President Gee Observes Economic Successes with OSU South Centers Visit

July 7, 2008

PIKETON, Ohio – One of the keys to the economic future of Appalachian Ohio lies in partnerships between Ohio State University; regional business leaders; and local, state and federal officials. University President E. Gordon Gee observed efforts being made toward that end during a visit to OSU South Centers as part of his tour of Ohio.

Gee toured the facility recently to learn more about how agricultural, economic, community development, natural resources and aquaculture programs are benefiting the region. The stop is part of Gee's goal of visiting Ohio's 88 counties during his first year as president.

"It's arrogant to think that you know your state and your university by sitting in your office," said Gee, addressing a crowd of about 100 who attended the OSU South Centers program. "These visits are intended for me to reacquaint myself with my colleagues and to thank the citizens of this state.
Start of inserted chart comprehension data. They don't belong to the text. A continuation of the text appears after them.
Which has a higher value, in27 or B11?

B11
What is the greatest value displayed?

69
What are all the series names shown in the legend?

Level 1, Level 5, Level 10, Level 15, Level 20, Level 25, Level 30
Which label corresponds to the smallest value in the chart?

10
One does not return without being invited and I was invited back. I have been given a remarkable opportunity."

Gee returned to Ohio State last fall to become the 14th president of the university, after spending the past seven years as Chancellor of Vanderbilt University. He is one of the nation's longest serving college presidents, having led five different institutions. He also served as president of Ohio State from 1990-1997.
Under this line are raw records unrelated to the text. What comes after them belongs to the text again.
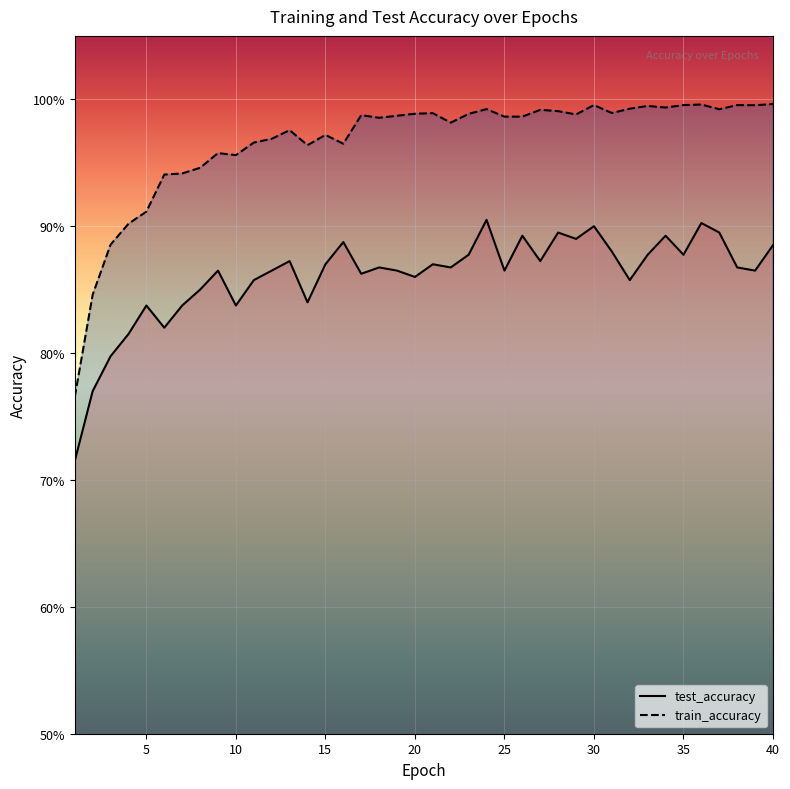

Which series has the widest spread of values?

train_accuracy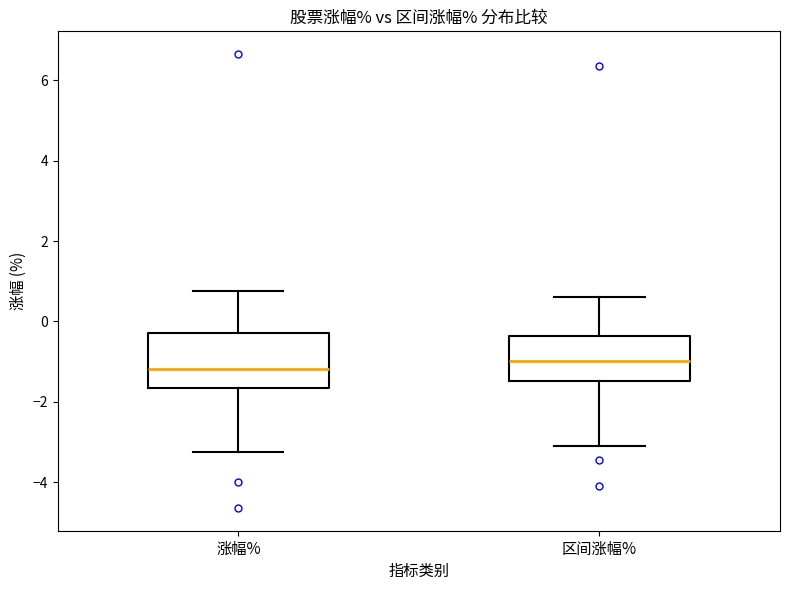

Reading left to right, transcribe this box plot: for each box, give where its median line is, the range the box spans, and where its two whiskers end, as read against the y-axis. The values are not printed on the chart, so give them approximately, as read against the axis.

涨幅%: median -1.2, box -1.6 to -0.2, whiskers -3.2 to 0.8
区间涨幅%: median -1.0, box -1.4 to -0.4, whiskers -3.0 to 0.6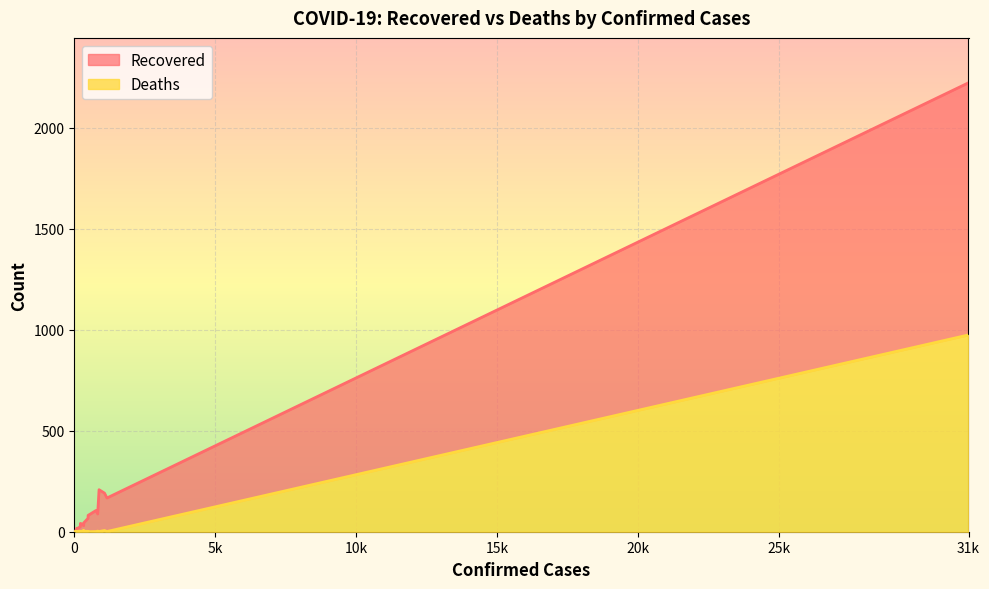

What is the label of the 9th point from the left?

138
During the Piketon program, Gee spent time with administrators of Ohio State's College of Food, Agricultural, and Environmental Sciences, business leaders, government officials and faculty, staff and students to share in the successes of OSU South Centers since its opening in 1991.
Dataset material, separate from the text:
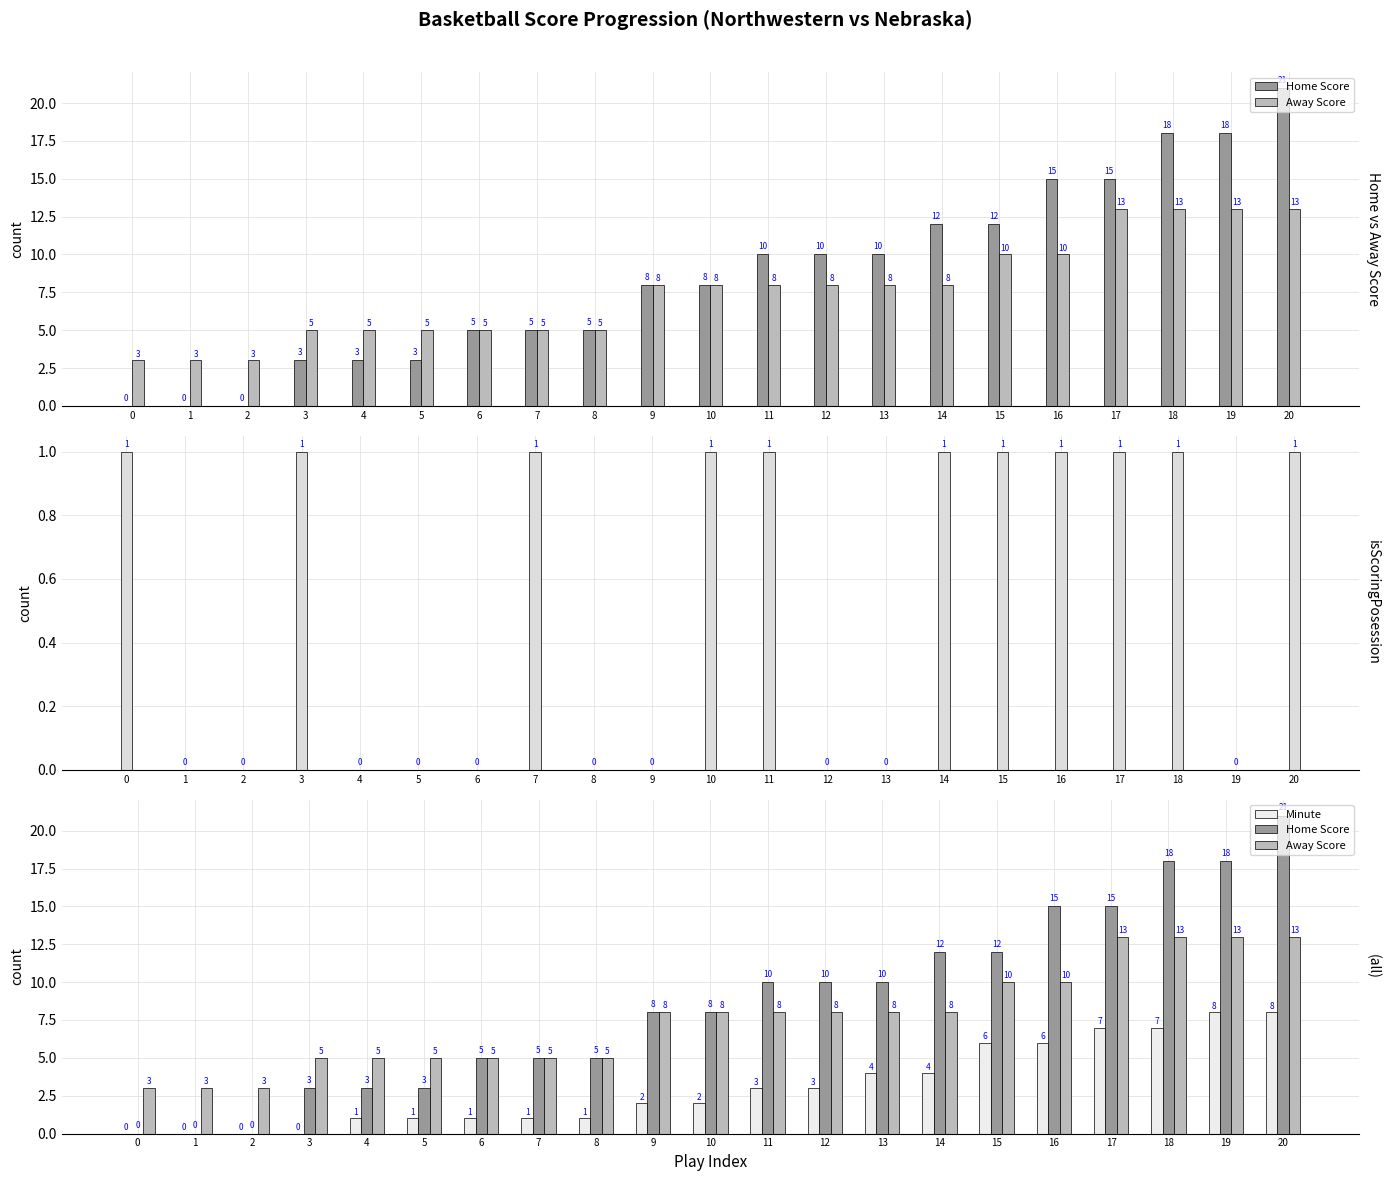

What is the average value of the Away Score series?

8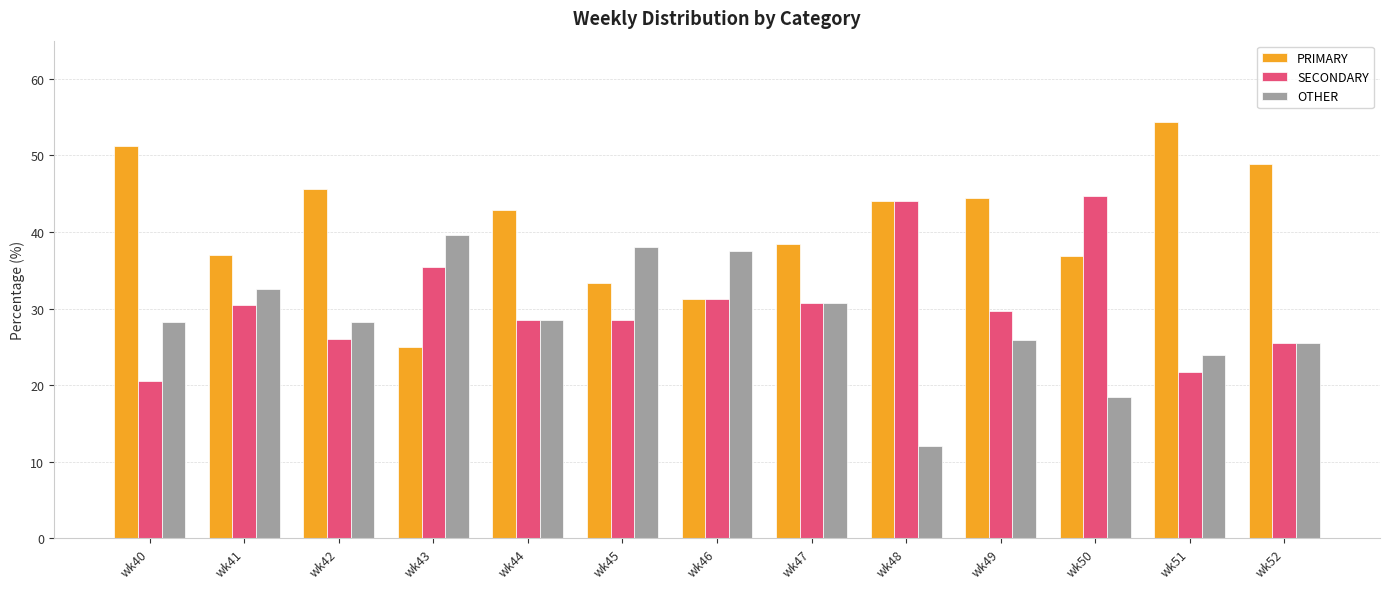

Does the chart contain stacked bars?

No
"South Centers serves the mission of the university to enhance the economic development of southern Ohio. OSU has had a growing presence in Piketon since we opened in 1991," said Tom Worley, director of OSU South Centers. "Some of the programs that we've added over the years have included designating a small business development center for the region; establishing the Ohio Cooperative Development Center, a rural program that brings groups together; expanding the presence of the aquaculture industry; building the Endeavor Center; and moving innovations into commercialization through the entrepreneurial signature program."

Ohio State Rep. David Daniels said he never misses the chance to inform the public how important Ohio State University's footprint has been in the state.

"Agriculture in southern Ohio is a big deal," said Daniels. "We need to continue to work to find solutions, to help people become more profitable."

Ohio Sen. John Carey agreed.

"We have an asset in Ohio State University in the ability to overcome the challenges we face today with issues, such as the current energy woes, and finding ways to develop new products in agriculture and beyond agriculture," said Carey.

Gee pledged to the crowd the university's commitment of continuing to make a difference throughout Ohio's communities by capitalizing on the values, strong workforce and deep connection people have with Ohio State University.

"We are The Ohio State University," said Gee. "We belong to every citizen of this state."

CFAES Dean Bobby Moser, Ohio Agricultural Research and Development Center Director Steve Slack, and OSU Extension Director Keith Smith attended the event. Also in attendance were Pike County Commissioners Harry Rider and Teddy West; Teddy Wheeler, Pike County Auditor; Don Branson, executive director of the Southern Ohio Agricultural and Community Development Foundation (SOACDF); Greg Simonton of the Southern Ohio Diversification Initiative (SODI); and Nan Cahall, district director for U.S. Sen. George Voinovich.